Armenian Riot Police Break Up Election Protest

Reuters has an update on this morning’s events in Yerevan when police finally moved in to disperse opposition supporters camped out overnight in the capital’s Liberty Square. The report also clarifies the situation of Levon Ter-Petrossian. According to Reuters, the former president is not under arrest.

The riot police moved into the square early on Saturday after authorities had said they were losing patience with the protests, led by Levon Ter-Petrosyan, Armenia’s first president after independence from the Soviet Union.

“We were asleep,” said one of the protesters who had been keeping an overnight vigil in the square.

“They came and they started to beat us up. They had truncheons,” said the man, who showed Reuters a broken finger. He declined to give his name.

The protests had risked destabilising Armenia, a former Soviet republic that lies in a Caucasus mountains region now emerging as an important transit route for oil and gas supplies from the Caspian Sea to world markets.

[…]

Ter-Petrosyan, who ran in the election, launched the protests after alleging Sarksyan had used ballot-stuffing and intimidation to steal victory. Sarksyan denied the charges, and Western observers have called the vote broadly fair.

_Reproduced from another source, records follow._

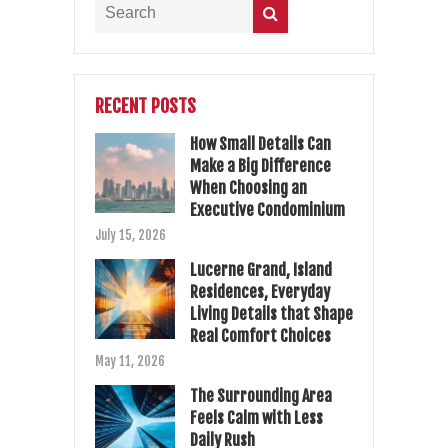
RECENT POSTS
How Small Details Can
Make a Big Difference
When Choosing an
Executive Condominium
July 15, 2026
Lucerne Grand, Island
Residences, Everyday
Living Details that Shape
Real Comfort Choices
May 11, 2026
The Surrounding Area
Feels Calm with Less
Daily Rush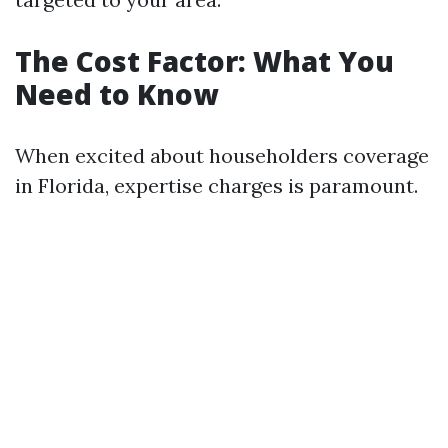
The Cost Factor: What You
Need to Know
When excited about householders coverage
in Florida, expertise charges is paramount.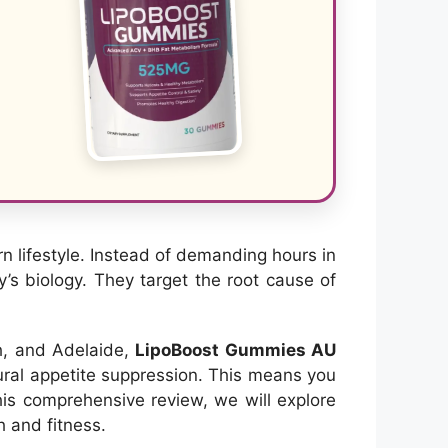
 lifestyle. Instead of demanding hours in
y’s biology. They target the root cause of
th, and Adelaide,
LipoBoost Gummies AU
tural appetite suppression. This means you
this comprehensive review, we will explore
h and fitness.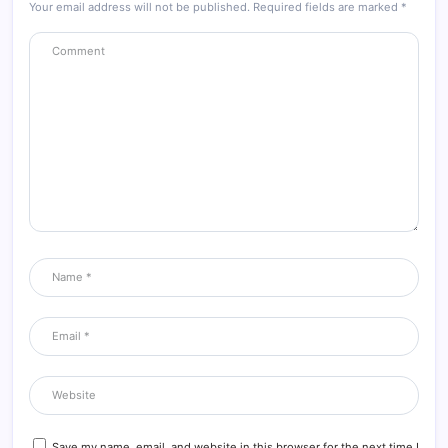
Your email address will not be published.
Required fields are marked
*
Save my name, email, and website in this browser for the next time I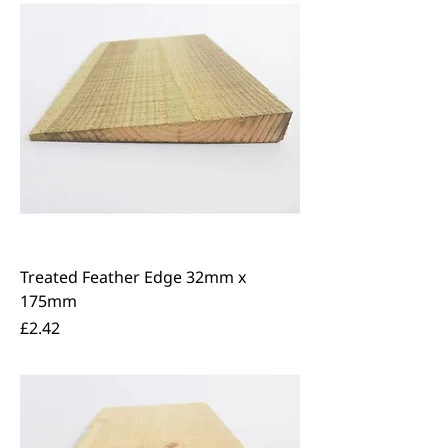
Treated Feather Edge 32mm x
175mm
Price
£2.42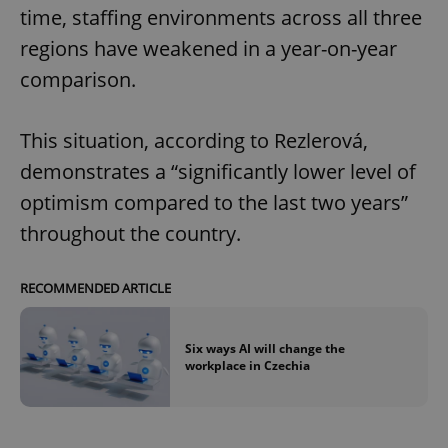
time, staffing environments across all three
regions have weakened in a year-on-year
comparison.
This situation, according to Rezlerová,
demonstrates a “significantly lower level of
optimism compared to the last two years”
throughout the country.
RECOMMENDED ARTICLE
Six ways AI will change the
workplace in Czechia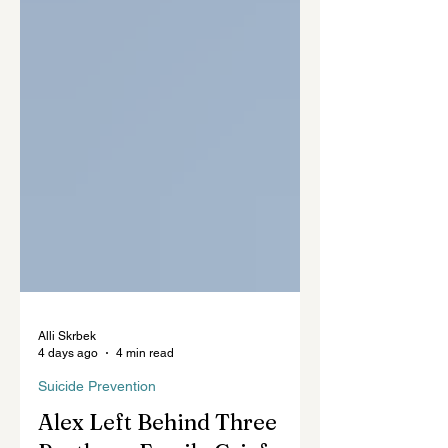
Alli Skrbek
4 days ago
4 min read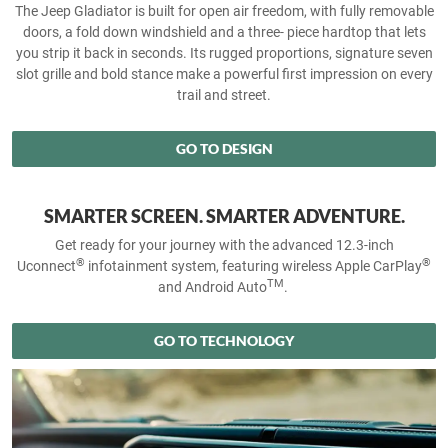
The Jeep Gladiator is built for open air freedom, with fully removable
doors, a fold down windshield and a three- piece hardtop that lets
you strip it back in seconds. Its rugged proportions, signature seven
slot grille and bold stance make a powerful first impression on every
trail and street.
GO TO DESIGN
SMARTER SCREEN. SMARTER ADVENTURE.
Get ready for your journey with the advanced 12.3-inch
®
®
Uconnect
infotainment system, featuring wireless Apple CarPlay
TM
and Android Auto
.
GO TO TECHNOLOGY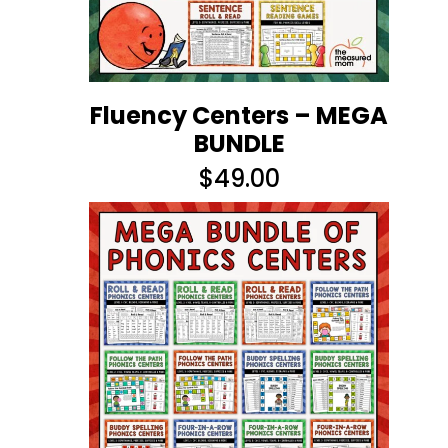
Fluency Centers – MEGA
BUNDLE
$
49.00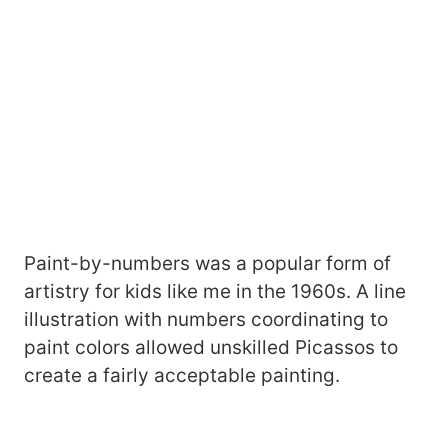
Paint-by-numbers was a popular form of
artistry for kids like me in the 1960s. A line
illustration with numbers coordinating to
paint colors allowed unskilled Picassos to
create a fairly acceptable painting.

At their peak the protests attracted tens of thousands of people, though numbers had fallen off in the past few days.

A spokesman for Ter-Petrosyan said riot police moved in at 7.30 a.m. (0330 GMT) on Saturday. “They came, they beat people up and they removed everyone,” said Arman Musinyan.

Ter-Petrosyan was not detained and had returned home, he said, adding the opposition planned to attempt a further protest later on Saturday.

But a Reuters correspondent at Freedom Square said it was now surrounded by several hundred police with riot shields and that they were not allowing anyone access.

A group of about 15 people began shouting “Levon! Levon!” near the square. Police quickly moved in to disperse them, the correspondent said.